Input for this task
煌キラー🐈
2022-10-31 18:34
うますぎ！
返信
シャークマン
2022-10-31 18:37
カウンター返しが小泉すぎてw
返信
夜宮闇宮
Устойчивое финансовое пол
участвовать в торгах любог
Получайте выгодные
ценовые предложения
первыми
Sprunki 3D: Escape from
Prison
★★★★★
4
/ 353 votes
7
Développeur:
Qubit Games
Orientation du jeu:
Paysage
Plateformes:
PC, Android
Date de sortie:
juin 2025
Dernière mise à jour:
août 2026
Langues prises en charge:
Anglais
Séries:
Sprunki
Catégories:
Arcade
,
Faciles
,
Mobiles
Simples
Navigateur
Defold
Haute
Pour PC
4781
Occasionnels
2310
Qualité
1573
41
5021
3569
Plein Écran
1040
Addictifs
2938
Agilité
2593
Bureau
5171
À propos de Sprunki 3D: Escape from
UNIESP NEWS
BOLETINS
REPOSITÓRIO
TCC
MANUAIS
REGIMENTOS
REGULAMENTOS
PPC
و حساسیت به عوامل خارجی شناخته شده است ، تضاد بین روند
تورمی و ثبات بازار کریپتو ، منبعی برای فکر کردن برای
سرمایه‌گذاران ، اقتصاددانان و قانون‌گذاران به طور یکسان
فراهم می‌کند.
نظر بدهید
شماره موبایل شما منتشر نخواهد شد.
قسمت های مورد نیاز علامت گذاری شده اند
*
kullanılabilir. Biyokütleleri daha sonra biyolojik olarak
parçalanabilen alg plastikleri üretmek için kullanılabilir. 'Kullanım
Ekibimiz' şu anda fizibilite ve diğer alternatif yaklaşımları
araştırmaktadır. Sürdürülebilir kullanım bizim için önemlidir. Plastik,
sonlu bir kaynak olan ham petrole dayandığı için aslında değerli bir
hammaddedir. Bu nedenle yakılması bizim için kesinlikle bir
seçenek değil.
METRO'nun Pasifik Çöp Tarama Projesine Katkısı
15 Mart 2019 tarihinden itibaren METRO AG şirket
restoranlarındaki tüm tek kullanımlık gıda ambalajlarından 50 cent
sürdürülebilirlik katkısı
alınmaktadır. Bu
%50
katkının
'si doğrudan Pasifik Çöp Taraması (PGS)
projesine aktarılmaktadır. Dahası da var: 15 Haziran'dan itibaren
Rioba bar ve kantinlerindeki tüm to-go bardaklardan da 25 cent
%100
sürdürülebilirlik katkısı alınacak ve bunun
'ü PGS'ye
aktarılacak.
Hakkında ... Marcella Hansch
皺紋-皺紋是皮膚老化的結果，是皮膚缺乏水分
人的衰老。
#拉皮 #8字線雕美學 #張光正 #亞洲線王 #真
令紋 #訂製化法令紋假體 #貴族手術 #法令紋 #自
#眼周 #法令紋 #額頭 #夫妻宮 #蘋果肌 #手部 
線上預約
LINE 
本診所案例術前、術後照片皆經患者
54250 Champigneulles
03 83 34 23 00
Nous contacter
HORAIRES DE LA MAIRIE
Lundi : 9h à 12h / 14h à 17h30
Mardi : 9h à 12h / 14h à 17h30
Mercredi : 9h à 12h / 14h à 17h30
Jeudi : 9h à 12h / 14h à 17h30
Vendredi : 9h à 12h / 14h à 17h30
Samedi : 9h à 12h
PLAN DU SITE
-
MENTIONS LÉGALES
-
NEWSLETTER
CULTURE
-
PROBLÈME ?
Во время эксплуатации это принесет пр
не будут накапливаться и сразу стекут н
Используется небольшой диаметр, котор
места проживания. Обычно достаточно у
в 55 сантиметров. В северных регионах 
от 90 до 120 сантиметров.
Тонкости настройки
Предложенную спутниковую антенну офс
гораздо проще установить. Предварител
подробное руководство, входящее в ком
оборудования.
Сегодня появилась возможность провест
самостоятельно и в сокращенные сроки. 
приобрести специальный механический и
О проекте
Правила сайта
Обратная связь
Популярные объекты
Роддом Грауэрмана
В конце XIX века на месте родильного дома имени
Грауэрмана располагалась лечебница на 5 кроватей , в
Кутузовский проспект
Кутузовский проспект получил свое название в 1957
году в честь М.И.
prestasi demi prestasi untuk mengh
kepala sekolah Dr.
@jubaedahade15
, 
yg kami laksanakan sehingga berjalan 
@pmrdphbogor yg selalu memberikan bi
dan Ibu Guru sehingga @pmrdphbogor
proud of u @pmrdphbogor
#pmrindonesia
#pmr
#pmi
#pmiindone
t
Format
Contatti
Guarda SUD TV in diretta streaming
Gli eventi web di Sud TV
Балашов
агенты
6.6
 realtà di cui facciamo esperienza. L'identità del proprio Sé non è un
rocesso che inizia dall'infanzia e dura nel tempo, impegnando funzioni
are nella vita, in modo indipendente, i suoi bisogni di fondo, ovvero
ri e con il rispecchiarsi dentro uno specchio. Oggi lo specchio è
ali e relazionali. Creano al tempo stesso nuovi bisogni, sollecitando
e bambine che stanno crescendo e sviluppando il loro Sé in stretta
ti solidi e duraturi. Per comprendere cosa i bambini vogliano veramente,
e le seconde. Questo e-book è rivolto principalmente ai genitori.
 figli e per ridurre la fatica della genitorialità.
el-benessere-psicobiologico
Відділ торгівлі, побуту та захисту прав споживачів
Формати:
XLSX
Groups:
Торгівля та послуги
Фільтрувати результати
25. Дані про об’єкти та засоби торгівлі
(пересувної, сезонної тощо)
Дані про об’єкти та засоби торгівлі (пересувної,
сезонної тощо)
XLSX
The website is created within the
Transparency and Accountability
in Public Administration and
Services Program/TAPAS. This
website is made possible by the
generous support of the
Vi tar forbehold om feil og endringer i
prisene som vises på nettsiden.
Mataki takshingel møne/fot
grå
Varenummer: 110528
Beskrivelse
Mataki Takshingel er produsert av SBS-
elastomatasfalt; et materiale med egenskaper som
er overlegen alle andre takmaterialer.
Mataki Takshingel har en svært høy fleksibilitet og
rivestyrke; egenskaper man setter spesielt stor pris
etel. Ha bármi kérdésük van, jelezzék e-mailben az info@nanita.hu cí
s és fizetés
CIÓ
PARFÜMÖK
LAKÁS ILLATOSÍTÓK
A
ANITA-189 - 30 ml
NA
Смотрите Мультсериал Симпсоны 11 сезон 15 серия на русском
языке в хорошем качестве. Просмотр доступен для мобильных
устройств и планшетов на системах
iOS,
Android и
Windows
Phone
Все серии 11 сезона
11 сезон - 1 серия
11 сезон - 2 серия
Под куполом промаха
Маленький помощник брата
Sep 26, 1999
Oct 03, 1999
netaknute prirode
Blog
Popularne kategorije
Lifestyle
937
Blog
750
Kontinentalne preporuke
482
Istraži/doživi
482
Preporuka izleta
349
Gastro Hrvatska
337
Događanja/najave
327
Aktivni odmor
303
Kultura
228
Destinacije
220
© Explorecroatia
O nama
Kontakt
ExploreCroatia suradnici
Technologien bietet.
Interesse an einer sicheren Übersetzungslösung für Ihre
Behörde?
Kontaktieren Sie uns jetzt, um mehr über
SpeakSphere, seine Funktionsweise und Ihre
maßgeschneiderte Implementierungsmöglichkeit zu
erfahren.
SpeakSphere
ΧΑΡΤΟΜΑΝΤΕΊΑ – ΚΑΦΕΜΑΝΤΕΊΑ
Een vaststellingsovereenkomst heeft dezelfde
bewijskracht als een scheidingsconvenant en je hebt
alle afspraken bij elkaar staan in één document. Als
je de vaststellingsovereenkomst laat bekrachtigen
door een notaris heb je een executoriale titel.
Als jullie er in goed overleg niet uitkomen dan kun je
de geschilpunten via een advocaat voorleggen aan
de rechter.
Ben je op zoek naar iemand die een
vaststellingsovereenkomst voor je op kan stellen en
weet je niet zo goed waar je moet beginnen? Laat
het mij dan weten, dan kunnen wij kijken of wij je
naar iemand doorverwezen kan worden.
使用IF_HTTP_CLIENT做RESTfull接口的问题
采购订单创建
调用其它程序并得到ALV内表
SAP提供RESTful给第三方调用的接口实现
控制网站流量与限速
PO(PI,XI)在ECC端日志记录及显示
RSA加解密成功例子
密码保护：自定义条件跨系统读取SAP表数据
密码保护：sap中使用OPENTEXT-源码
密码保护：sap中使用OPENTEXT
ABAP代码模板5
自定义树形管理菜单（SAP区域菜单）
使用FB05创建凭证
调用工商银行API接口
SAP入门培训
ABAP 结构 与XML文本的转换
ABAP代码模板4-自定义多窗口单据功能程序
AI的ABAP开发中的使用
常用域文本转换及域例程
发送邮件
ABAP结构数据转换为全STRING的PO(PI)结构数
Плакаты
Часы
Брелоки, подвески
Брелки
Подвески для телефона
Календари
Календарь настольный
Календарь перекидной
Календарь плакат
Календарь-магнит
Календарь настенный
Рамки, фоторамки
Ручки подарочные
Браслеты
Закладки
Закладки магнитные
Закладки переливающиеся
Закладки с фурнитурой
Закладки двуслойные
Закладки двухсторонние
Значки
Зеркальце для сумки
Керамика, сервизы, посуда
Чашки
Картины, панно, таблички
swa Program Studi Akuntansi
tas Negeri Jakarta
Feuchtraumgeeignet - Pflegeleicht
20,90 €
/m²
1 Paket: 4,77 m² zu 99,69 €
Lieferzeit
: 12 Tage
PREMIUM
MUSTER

Exercise brief
Copy the material word for word, starting at its first line and ending at the line that contains "تورمی و ثبات".

Answer space
煌キラー🐈
2022-10-31 18:34
うますぎ！
返信
シャークマン
2022-10-31 18:37
カウンター返しが小泉すぎてw
返信
夜宮闇宮
Устойчивое финансовое пол
участвовать в торгах любог
Получайте выгодные
ценовые предложения
первыми
Sprunki 3D: Escape from
Prison
★★★★★
4
/ 353 votes
7
Développeur:
Qubit Games
Orientation du jeu:
Paysage
Plateformes:
PC, Android
Date de sortie:
juin 2025
Dernière mise à jour:
août 2026
Langues prises en charge:
Anglais
Séries:
Sprunki
Catégories:
Arcade
,
Faciles
,
Mobiles
Simples
Navigateur
Defold
Haute
Pour PC
4781
Occasionnels
2310
Qualité
1573
41
5021
3569
Plein Écran
1040
Addictifs
2938
Agilité
2593
Bureau
5171
À propos de Sprunki 3D: Escape from
UNIESP NEWS
BOLETINS
REPOSITÓRIO
TCC
MANUAIS
REGIMENTOS
REGULAMENTOS
PPC
و حساسیت به عوامل خارجی شناخته شده است ، تضاد بین روند
تورمی و ثبات بازار کریپتو ، منبعی برای فکر کردن برای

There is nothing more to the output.